Automating Inequality
- Author: Virginia Eubanks
- Subject: technology and poverty
- Published: 2018
- Publisher: St. Martin's Press
- Awards: Stephan Russo Book Prize (shortlist)
- ISBN: 978-1-250-07431-7

= Automating Inequality =

Book by Virginia Eubanks

Automating Inequality: How High-Tech Tools Profile, Police, and Punish the Poor is a book by Virginia Eubanks.

== Background ==
The book focuses on how automation negatively impacts the poor. In the United States during the 19th century, poor people were often sent to poorhouses. Eubanks draws a connection from the poorhouses of the 19th century to how we control and contain poor people using technology in the 21st century. Eubanks is an associate professor of political science at State University of New York.

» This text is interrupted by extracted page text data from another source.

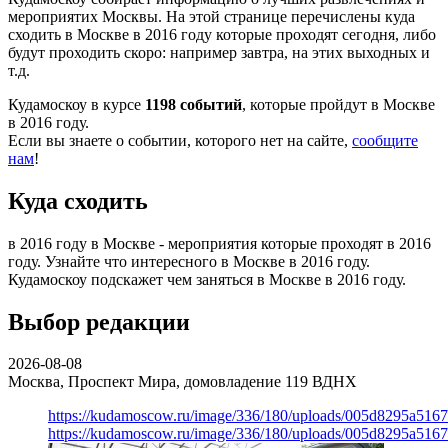
мероприятих Москвы. На этой странице перечислены куда
сходить в Москве в 2016 году которые проходят сегодня, либо
будут проходить скоро: например завтра, на этих выходных и
т.д.
Кудамоскоу в курсе
1198 событий
, которые пройдут в Москве
в 2016 году.
Если вы знаете о событии, которого нет на сайте,
сообщите
нам
!
Куда сходить
в 2016 году в Москве - мероприятия которые проходят в 2016
году. Узнайте что интересного в Москве в 2016 году.
Кудамоскоу подскажет чем заняться в Москве в 2016 году.
Выбор редакции
2026-08-08
Москва, Проспект Мира, домовладение 119
ВДНХ
https://kudamoscow.ru/image/336/180/uploads/005d8295a516
https://kudamoscow.ru/image/336/180/uploads/005d8295a516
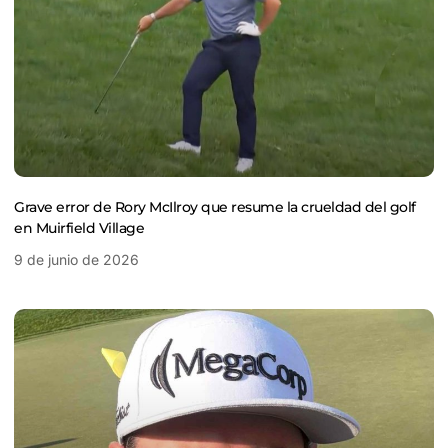
Grave error de Rory McIlroy que resume la crueldad del golf
en Muirfield Village
9 de junio de 2026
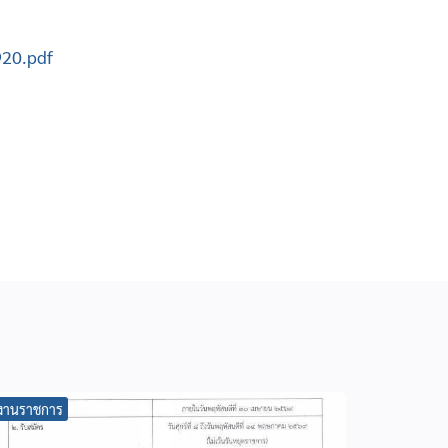
920.pdf
งานราชการ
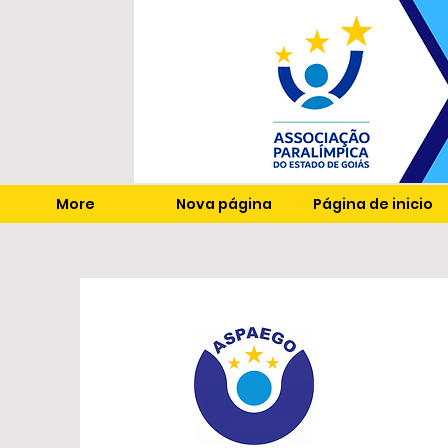
More
Nova página
Página de inicio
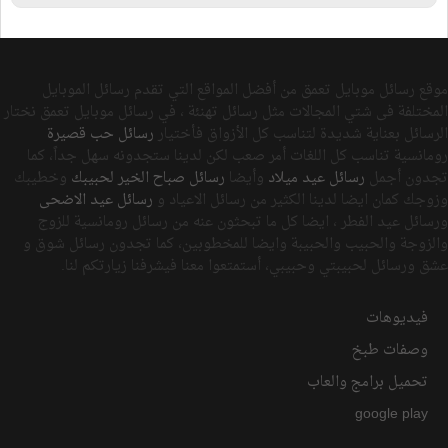
موقع رسائل موبايل تعمق من أفضل المواقع التي تقدم رسائل الموبايل
المختلفة فى شتي المجالات مثل رسائل تهنئة ، في رسائل موبايل تعمق نختار
الرسائل بعناية شديدة لتناسب كل الأزواق فأختيار
رسائل حب قصيرة
رومانسية تناسب كل اللغات أمر صعب لكن لدينا ستجدونه سهل جداً، كما
تجدون أجمل
رسائل عيد ميلاد
وأيضا
رسائل صباح الخير لحبيبك
وخطيبك
وزوجك كمان ايضا لدينا الكثير من رسائل الاعياد و
رسائل عيد الاضحى
ورسائل عيد الفطر ، ايضا كل ما تبحثون عنه من رسائل رومانسية للزوج
والزوجة والحبيب والحبيبة وايضا للمخطوبين، كما تجدون رسائل شوق و
عشق ورسائل لحبيبتي وحبيبي، أستمتعوا معنا فيشرفنا زيارتكم لنا.
فيديوهات
وصفات طبخ
تحميل برامج والعاب
google play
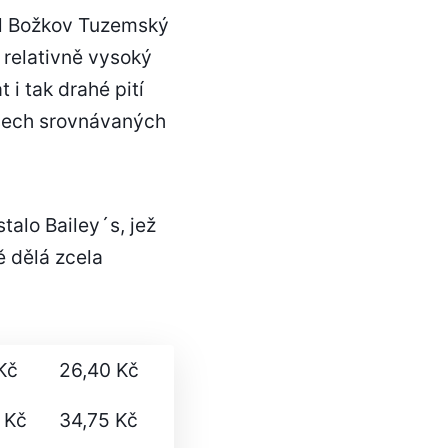
adl Božkov Tuzemský
 relativně vysoký
 i tak drahé pití
 všech srovnávaných
alo Bailey´s, jež
ě dělá zcela
Kč
26,40 Kč
 Kč
34,75 Kč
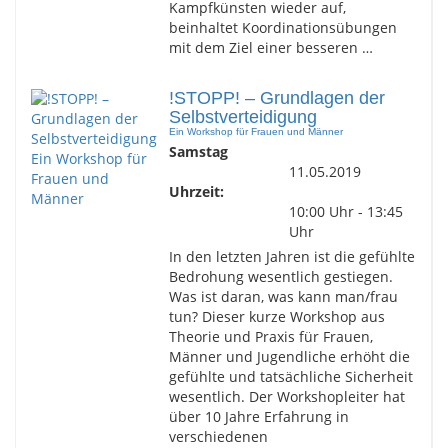
Kampfkünsten wieder auf,
beinhaltet Koordinationsübungen
mit dem Ziel einer besseren …
!STOPP! – Grundlagen der
Selbstverteidigung
Ein Workshop für Frauen und Männer
Samstag
11.05.2019
Uhrzeit:
10:00 Uhr - 13:45
Uhr
In den letzten Jahren ist die gefühlte
Bedrohung wesentlich gestiegen.
Was ist daran, was kann man/frau
tun? Dieser kurze Workshop aus
Theorie und Praxis für Frauen,
Männer und Jugendliche erhöht die
gefühlte und tatsächliche Sicherheit
wesentlich. Der Workshopleiter hat
über 10 Jahre Erfahrung in
verschiedenen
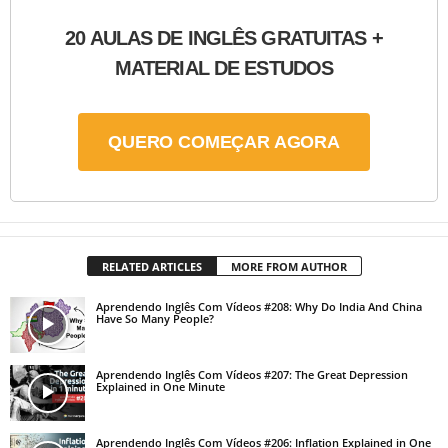
20 AULAS DE INGLÊS GRATUITAS +
MATERIAL DE ESTUDOS
QUERO COMEÇAR AGORA
RELATED ARTICLES
MORE FROM AUTHOR
Aprendendo Inglês Com Vídeos #208: Why Do India And China
Have So Many People?
Aprendendo Inglês Com Vídeos #207: The Great Depression
Explained in One Minute
Aprendendo Inglês Com Vídeos #206: Inflation Explained in One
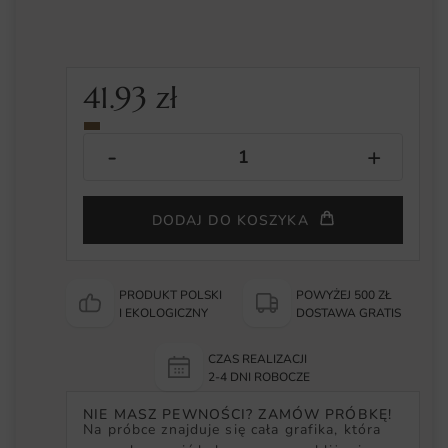
41.93
zł
DODAJ DO KOSZYKA
PRODUKT POLSKI
POWYŻEJ 500 ZŁ
I EKOLOGICZNY
DOSTAWA GRATIS
CZAS REALIZACJI
2-4 DNI ROBOCZE
NIE MASZ PEWNOŚCI? ZAMÓW PRÓBKĘ!
Na próbce znajduje się cała grafika, która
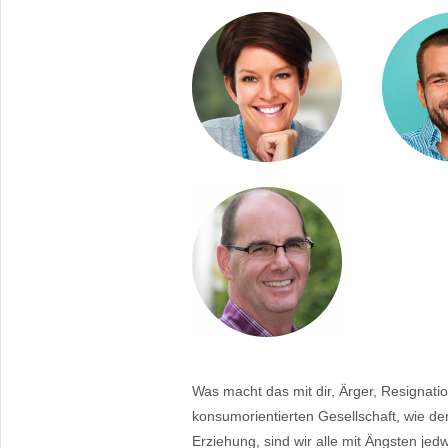
Was macht das mit dir, Ärger, Resignati
konsumorientierten Gesellschaft, wie de
Erziehung, sind wir alle mit Ängsten jed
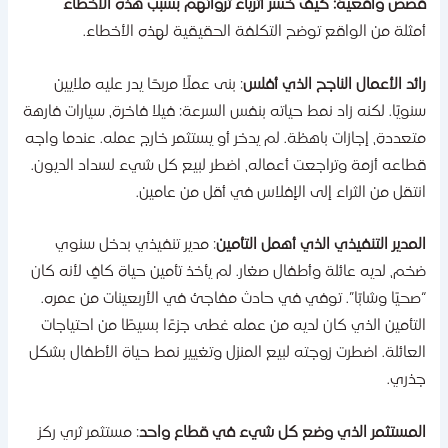
صص واقعية: كيف خسر أثرياء ثرواتهم بسبب هذه الأخطاء
مثلة من الواقع توضح التكلفة الحقيقية لهذه الأخطاء.
ائد الأعمال الناجح الذي أفلس
: بنى عملًا مربحًا يدر عليه ملايين
نويًا. لكنه زاد نمط حياته بنفس السرعة: فيلا فاخرة، سيارات فارهة
تعددة، إجازات باهظة. لم يدخر أو يستثمر خارج عمله. عندما واجه
طاعه أزمة وتراجعت أعماله، اضطر لبيع كل شيء لسداد الديون.
نتقل من الثراء إلى الإفلاس في أقل من عامين.
لمدير التنفيذي الذي أهمل التأمين
: مدير تنفيذي بدخل سنوي
خم، لديه عائلة وأطفال صغار. لم يأخذ تأمين حياة كافٍ لأنه كان
صحيًا وشابًا”. توفي في حادث مفاجئ في الأربعينات من عمره.
لتأمين الذي كان لديه من عمله غطى جزءًا بسيطًا من احتياجات
لعائلة. اضطرت زوجته لبيع المنزل وتغيير نمط حياة الأطفال بشكل
ذري.
لمستثمر الذي وضع كل شيء في قطاع واحد
: مستثمر ثري ركز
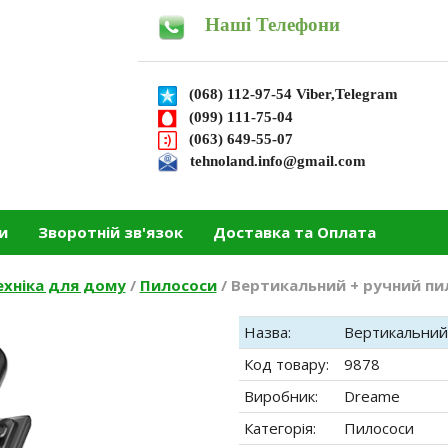
Наші Телефони
(068) 112-97-54 Viber,Telegram
(099) 111-75-04
(063) 649-55-07
tehnoland.info@gmail.com
и
Зворотній зв'язок
Доставка та Оплата
ехніка для дому
/
Пилососи
/
Вертикальний + ручний пило
Назва:
Вертикальний 
Код товару:
9878
Виробник:
Dreame
Категорія:
Пилососи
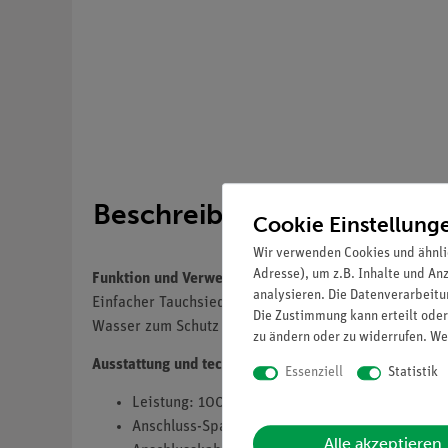
Beschreibung
Cookie Einstellung
Wir verwenden Cookies und ähnli
Adresse), um z.B. Inhalte und An
Funktion und Verwendung
analysieren. Die Datenverarbeitun
Einfacher Tauchsieder mit Schutzkontakt-Stecker und
Die Zustimmung kann erteilt oder
Wasser zum Schutz vor Brand oder weiteren Sachschä
zu ändern oder zu widerrufen. We
Ausstattung und technische Daten
Essenziell
Statistik
Leistung: 1000 W
Anschluss-Spannung: 220...250 V -/~
Alle akzeptieren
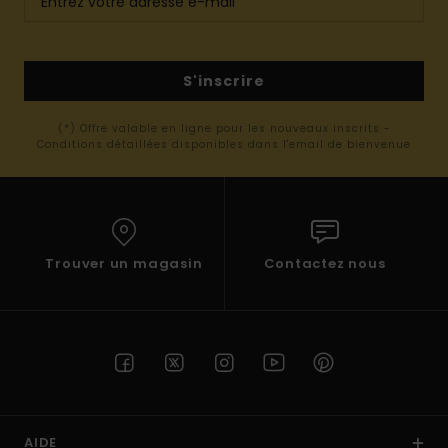
S'inscrire
(*) Offre valable en ligne pour les nouveaux inscrits -
Conditions détaillées disponibles dans l'email de bienvenue
Trouver un magasin
Contactez nous
AIDE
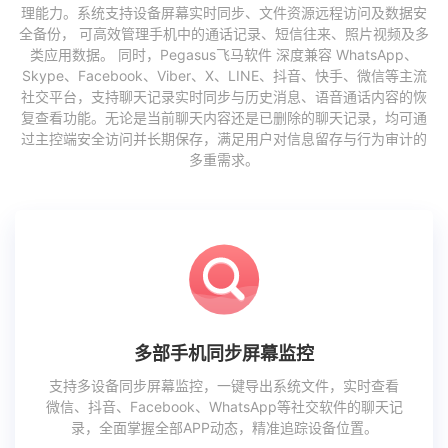
理能力。系统支持设备屏幕实时同步、文件资源远程访问及数据安
全备份， 可高效管理手机中的通话记录、短信往来、照片视频及多
类应用数据。 同时，Pegasus飞马软件 深度兼容 WhatsApp、
Skype、Facebook、Viber、X、LINE、抖音、快手、微信等主流
社交平台，支持聊天记录实时同步与历史消息、语音通话内容的恢
复查看功能。无论是当前聊天内容还是已删除的聊天记录，均可通
过主控端安全访问并长期保存，满足用户对信息留存与行为审计的
多重需求。
多部手机同步屏幕监控
支持多设备同步屏幕监控，一键导出系统文件，实时查看
微信、抖音、Facebook、WhatsApp等社交软件的聊天记
录，全面掌握全部APP动态，精准追踪设备位置。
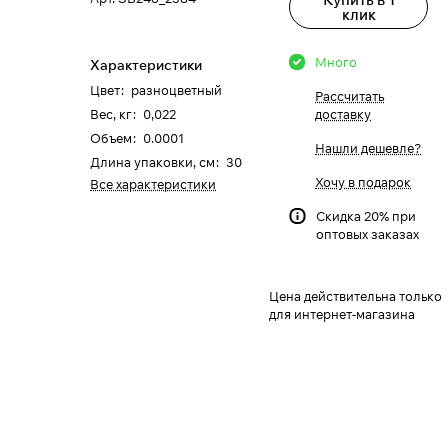
клик
Много
Характеристики
Цвет
:
разноцветный
Рассчитать
Вес, кг
:
0,022
доставку
Объем
:
0.0001
Нашли дешевле?
Длина упаковки, см
:
30
Хочу в подарок
Все характеристики
Скидка 20% при
оптовых заказах
Цена действительна только
для интернет-магазина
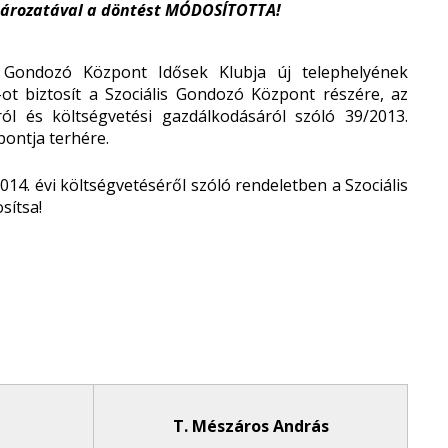
határozatával a döntést MÓDOSÍTOTTA!
 Gondozó Központ Idősek Klubja új telephelyének
Ft-ot biztosít a Szociális Gondozó Központ részére, az
ól és költségvetési gazdálkodásáról szóló 39/2013.
 pontja terhére.
014. évi költségvetéséről szóló rendeletben a Szociális
sítsa!
T. Mészáros András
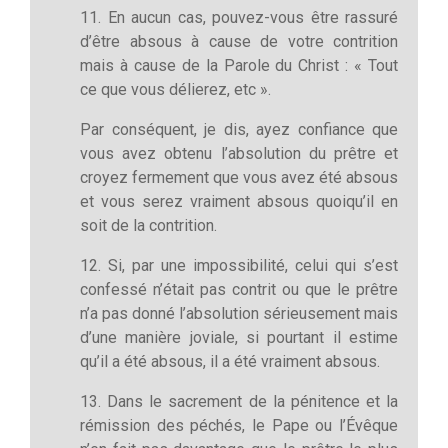
11. En aucun cas, pouvez-vous être rassuré
d’être absous à cause de votre contrition
mais à cause de la Parole du Christ : « Tout
ce que vous délierez, etc ».
Par conséquent, je dis, ayez confiance que
vous avez obtenu l’absolution du prêtre et
croyez fermement que vous avez été absous
et vous serez vraiment absous quoiqu’il en
soit de la contrition.
12. Si, par une impossibilité, celui qui s’est
confessé n’était pas contrit ou que le prêtre
n’a pas donné l’absolution sérieusement mais
d’une manière joviale, si pourtant il estime
qu’il a été absous, il a été vraiment absous.
13. Dans le sacrement de la pénitence et la
rémission des péchés, le Pape ou l’Évêque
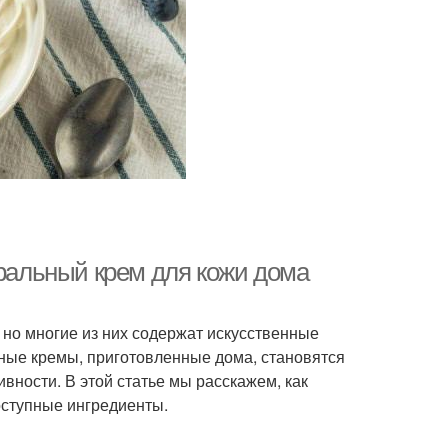
уральный крем для кожи дома
но многие из них содержат искусственные
ьные кремы, приготовленные дома, становятся
вности. В этой статье мы расскажем, как
оступные ингредиенты.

The book discusses how housing in Los Angeles has been automated. The book discusses Mitch Daniels's attempt to privatize and automate welfare in Indiana. The attempt led to a 54% increase in the denial of benefits from the previous three years. In Pittsburgh, there was an attempt to use predictive risk modeling to identify at-risk children. Many automated processes are intended to maximize profit. The last chapter goes over ways that these oppressive systems can be dismantled.

== Reception ==
LibraryJournal praised the book for covering academic material in a way that is easy to read. The book was shortlisted for the Stephan Russo Book Prize. The Financial Times compared and contasted the book with Algorithms of Oppression.